- **Texto fuente**

★ ★ ★

Nuestros
hijos piensan radicalmente distinto que nosotros, sus padres. ¡Menos
mal! Porque si tuvieran nuestra visión, configurada por conceptos
como el paro, la seguridad, un proceso vital que ha ido de malo a
bueno, con garantías sociales como la educación y la sanidad, que
nos ha permitido una cierta comodidad denominada Estado de bienestar,
y percibieran que todo esto está desapareciendo, su angustia vital
sería peligrosa. La prolongada duración de la crisis económica ha
provocado cambios
radicales en la mentalidad de los jóvenes,
que se enfrentan a su futuro con una mayor incertidumbre que las
generaciones de sus padres. La juventud actual manifiesta
especial preocupación por la
denominada crisis del contrato social,
que se puede formular como que si los jóvenes se forman
correctamente la sociedad les garantiza una integración social digna
cuando sean adultos. Sin embargo, el desempleo actual, las
dificultades para la emancipación y la inseguridad en su futuro
cuestionan ese contrato. Los jóvenes empiezan a dudar de la firmeza
de ese contrato social.
Actualmente,
el paraguas familiar está evitando la tragedia y la explosión
social por parte de la juventud pero también está ocultando la
realidad presente y futura. Los jóvenes tienen un conocimiento
teórico sobre la crisis actual pero carecen de un conocimiento
empírico y existencial, que es el enganche vital con la realidad.
Han oído hablar del Estado de bienestar, incluso hasta lo han
saboreado, pero todavía no han sentido en sus carnes la carencia del
mismo. Su temor sobre la desaparición del Estado de bienestar es
teórico y de prospectiva, pero aún no lo sufren. Las chicas de
treinta y tantos años ya empiezan a dudar de su posible maternidad,
dada su inestabilidad laboral y/o geográfica, tanto de ellas como de
sus parejas. Si a ello añadimos que para muchos su futuro está en
el extranjero, esta percepción se va confirmando.
Todo ello
ocasiona en los jóvenes una adolescencia demasiado prolongada. La
madurez y la autonomía solo se consolidan con la emancipación
económica y física del hogar paterno y con unas condiciones dignas
de trabajo y de confort. Si estos parámetros no existen, o tardan a
existir, la visión fatalista del futuro comienza a aparecer, lo que
puede ocasionar un deterioro físico y psíquico. ¡Que diferencia
con la generación de sus padres, que sabíamos que nuestro trabajo
en formarnos iba, casi seguro, a tener un final feliz. Nuestra vidas
han caminado en un proceso progresivo de peor a mejor, lo que,
psicológicamente, es lo mejor que le puede pasar a una persona. Sin
embargo, el proceso inverso, que parece va a ser el de la juventud
actual, que no van a superar a sus padres ni económicamente ni
culturalmente, como sería lo natural, va generando en ellos un
cambio de modelo existencial de mera supervivencia individual e
individualista que va en perjuicio de ellos mismos y de la propia
sociedad en su conjunto, que no se va beneficiar de las mejores
energías juveniles. Si a ello añadimos que nuestra generación
ocupa la casi totalidad de los puestos apetecibles en todos los
ámbitos, nuestra responsabilidad como conjunto social, por comisión
o por omisión, nos debería avergonzar.

★ ★ ★

- **Información mostrada**

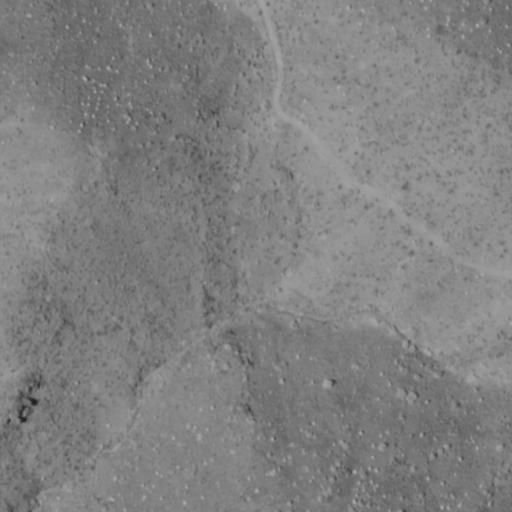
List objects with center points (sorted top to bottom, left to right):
road: (344, 174)
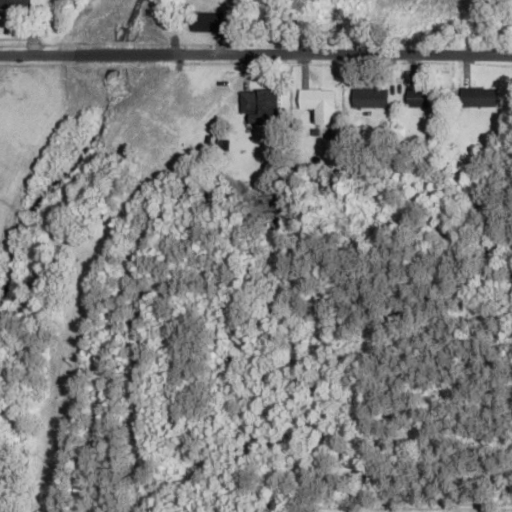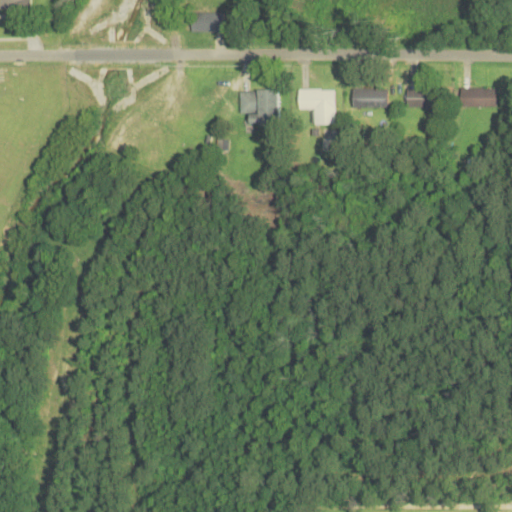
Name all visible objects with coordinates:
building: (15, 2)
building: (16, 4)
building: (208, 21)
building: (209, 21)
road: (256, 53)
building: (479, 97)
building: (371, 98)
building: (424, 98)
building: (319, 104)
building: (322, 104)
building: (261, 105)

★ ★ ★

- **Trabajo requerido**
- a) En el texto sobre la juventud y la crisis, ¿qué está evitando actualmente la tragedia y la explosión social por parte de la juventud?
- b) Reanuda el texto sobre la juventud y la crisis a partir de su última oración.
Los registros son un material aparte, independiente del texto sobre la juventud y la crisis.

- **Respuestas**
- a) El paraguas familiar.

- b)
Esas
manifestaciones, y realidades, de que cualquier joven aceptaría
cualquier trabajo, en cualquier sitio y por cualquier precio, supone
la mayor degradación humana que podemos permitir. No sirve echar la
culpa a los políticos y a los banqueros. Todos somos responsables,
porque todos debemos ser políticos en el sentido griego de coadyuvar
al justo desarrollo de la ciudad-estado. Todos, jóvenes y mayores,
debemos armonizar las acciones formalmente legales (votaciones) con
las menos formales (movilizaciones y movimientos sociales) para
modificar la situación actual y, más aún, la situación que se
vislumbra.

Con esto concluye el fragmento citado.